**DATA TO USE:**
────

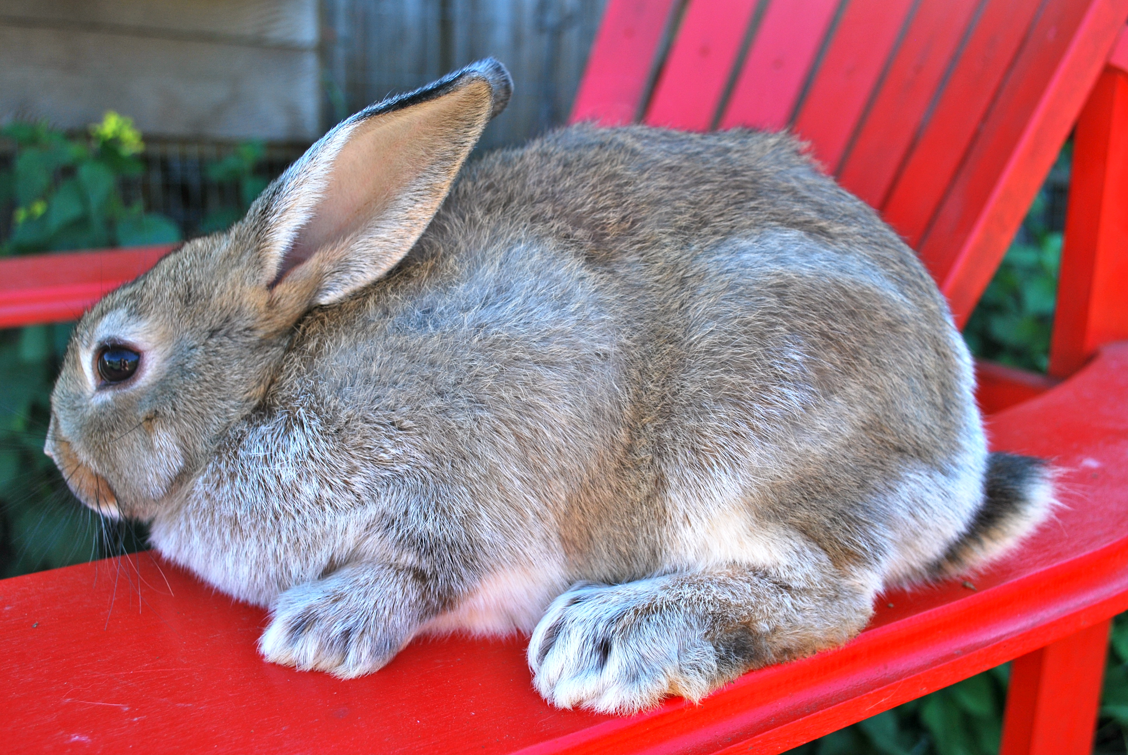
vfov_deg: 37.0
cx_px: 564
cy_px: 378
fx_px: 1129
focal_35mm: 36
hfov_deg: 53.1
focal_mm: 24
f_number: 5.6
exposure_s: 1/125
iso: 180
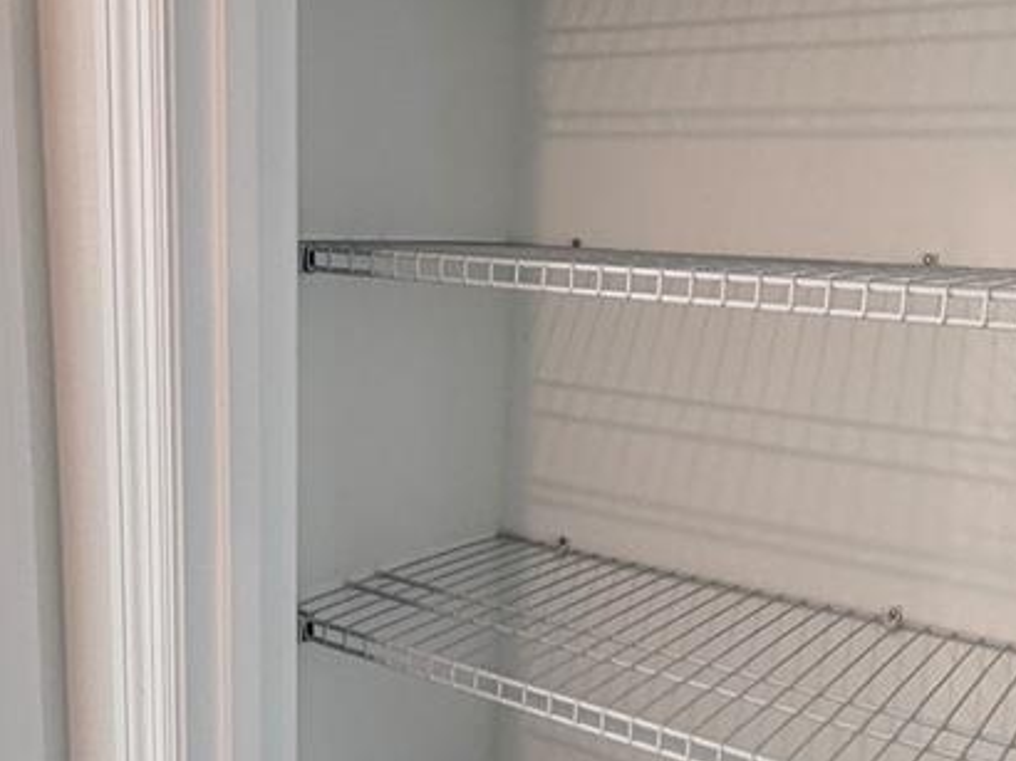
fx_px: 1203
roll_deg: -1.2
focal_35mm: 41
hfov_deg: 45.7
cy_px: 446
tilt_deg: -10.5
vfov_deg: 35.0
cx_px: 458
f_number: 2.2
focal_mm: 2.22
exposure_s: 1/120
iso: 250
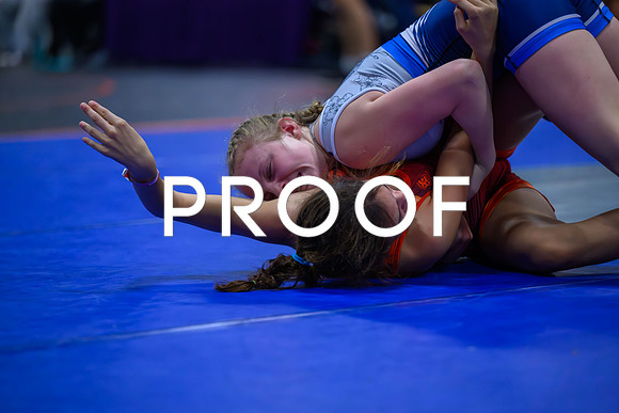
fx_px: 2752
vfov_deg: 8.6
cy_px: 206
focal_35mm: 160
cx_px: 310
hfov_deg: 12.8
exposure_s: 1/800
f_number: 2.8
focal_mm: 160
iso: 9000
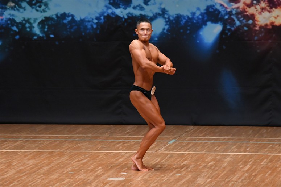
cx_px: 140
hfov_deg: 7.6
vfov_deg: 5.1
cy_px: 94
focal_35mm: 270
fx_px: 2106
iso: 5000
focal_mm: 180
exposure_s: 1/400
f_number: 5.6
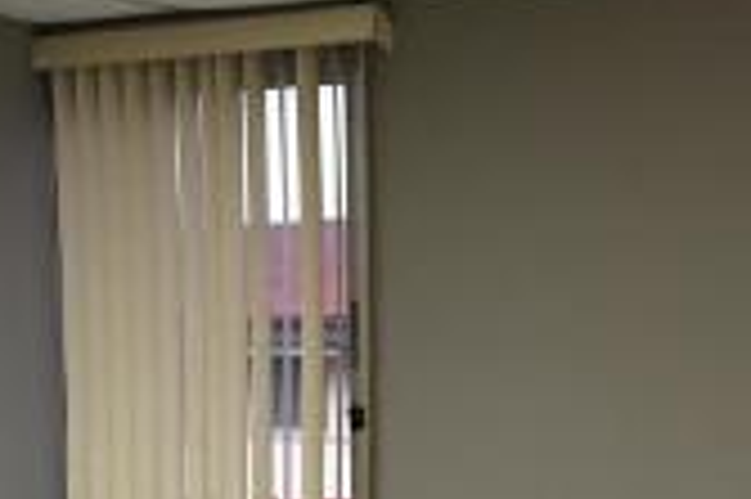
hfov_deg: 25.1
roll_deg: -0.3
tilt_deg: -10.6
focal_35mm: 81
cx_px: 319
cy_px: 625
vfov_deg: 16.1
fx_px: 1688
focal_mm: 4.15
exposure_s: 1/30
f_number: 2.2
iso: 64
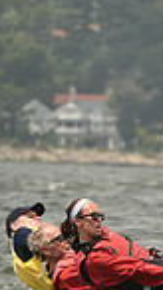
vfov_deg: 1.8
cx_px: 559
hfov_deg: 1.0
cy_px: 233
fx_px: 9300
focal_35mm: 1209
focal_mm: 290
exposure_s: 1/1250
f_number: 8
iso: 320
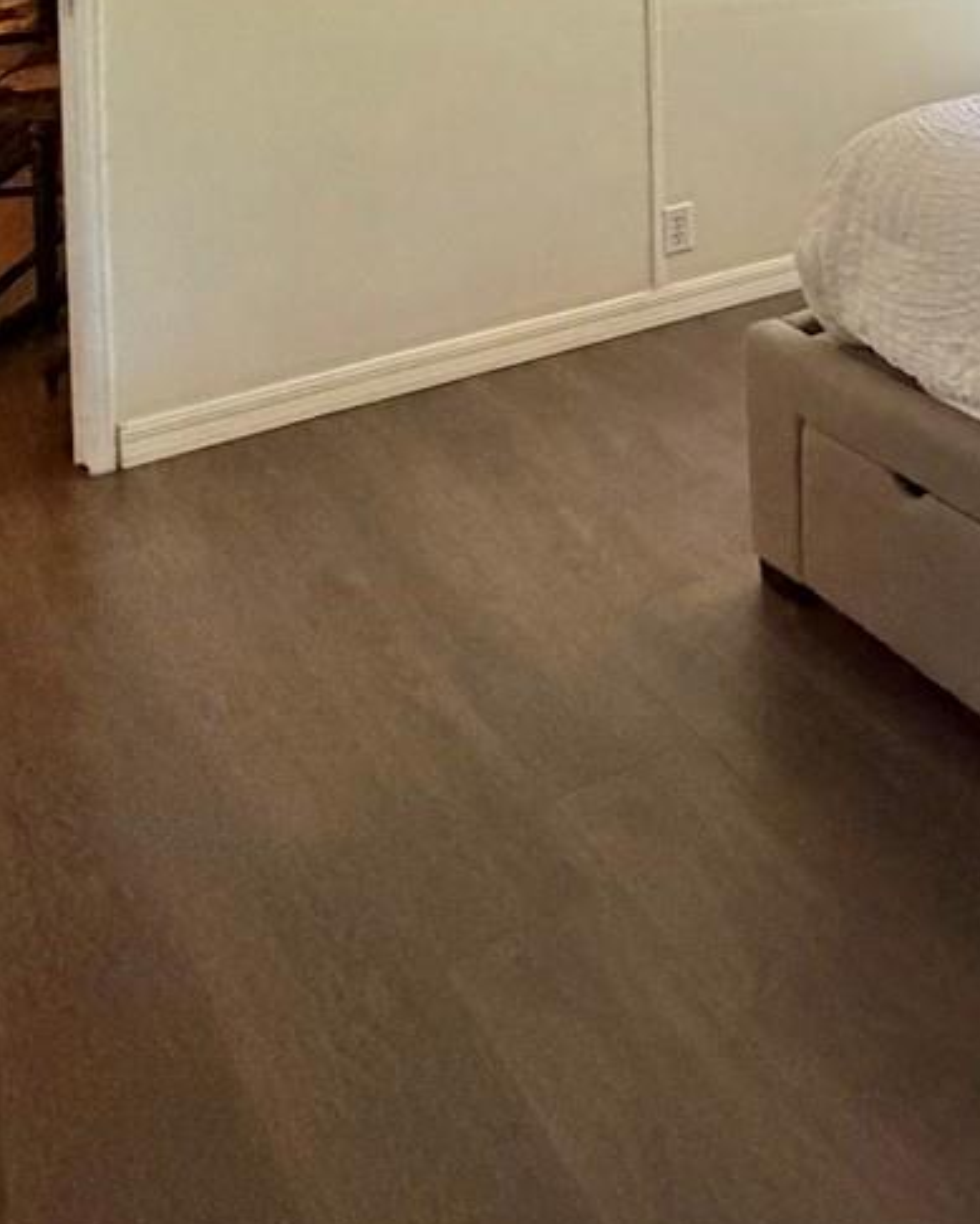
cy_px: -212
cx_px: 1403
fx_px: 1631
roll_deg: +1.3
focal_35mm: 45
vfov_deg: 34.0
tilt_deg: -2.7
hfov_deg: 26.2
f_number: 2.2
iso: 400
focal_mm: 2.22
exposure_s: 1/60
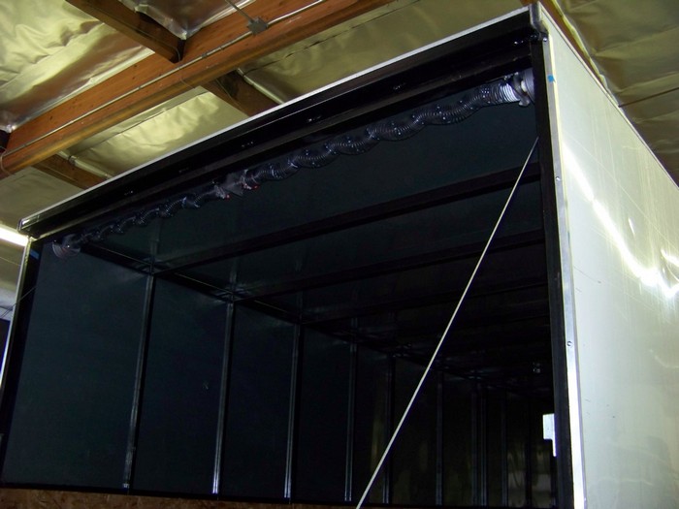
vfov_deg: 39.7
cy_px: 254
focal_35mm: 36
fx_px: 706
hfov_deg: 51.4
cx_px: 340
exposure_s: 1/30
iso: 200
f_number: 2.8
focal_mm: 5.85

────

Range to copy from the listing above: the line containing "vfov_deg: 5.1" down to the line containing "focal_35mm: 45", both included. Reproduce it exactly, minus the pictures, and add nothing.

**REPLY TO THE TASK:**
vfov_deg: 5.1
cy_px: 94
focal_35mm: 270
fx_px: 2106
iso: 5000
focal_mm: 180
exposure_s: 1/400
f_number: 5.6
hfov_deg: 25.1
roll_deg: -0.3
tilt_deg: -10.6
focal_35mm: 81
cx_px: 319
cy_px: 625
vfov_deg: 16.1
fx_px: 1688
focal_mm: 4.15
exposure_s: 1/30
f_number: 2.2
iso: 64
vfov_deg: 1.8
cx_px: 559
hfov_deg: 1.0
cy_px: 233
fx_px: 9300
focal_35mm: 1209
focal_mm: 290
exposure_s: 1/1250
f_number: 8
iso: 320
cy_px: -212
cx_px: 1403
fx_px: 1631
roll_deg: +1.3
focal_35mm: 45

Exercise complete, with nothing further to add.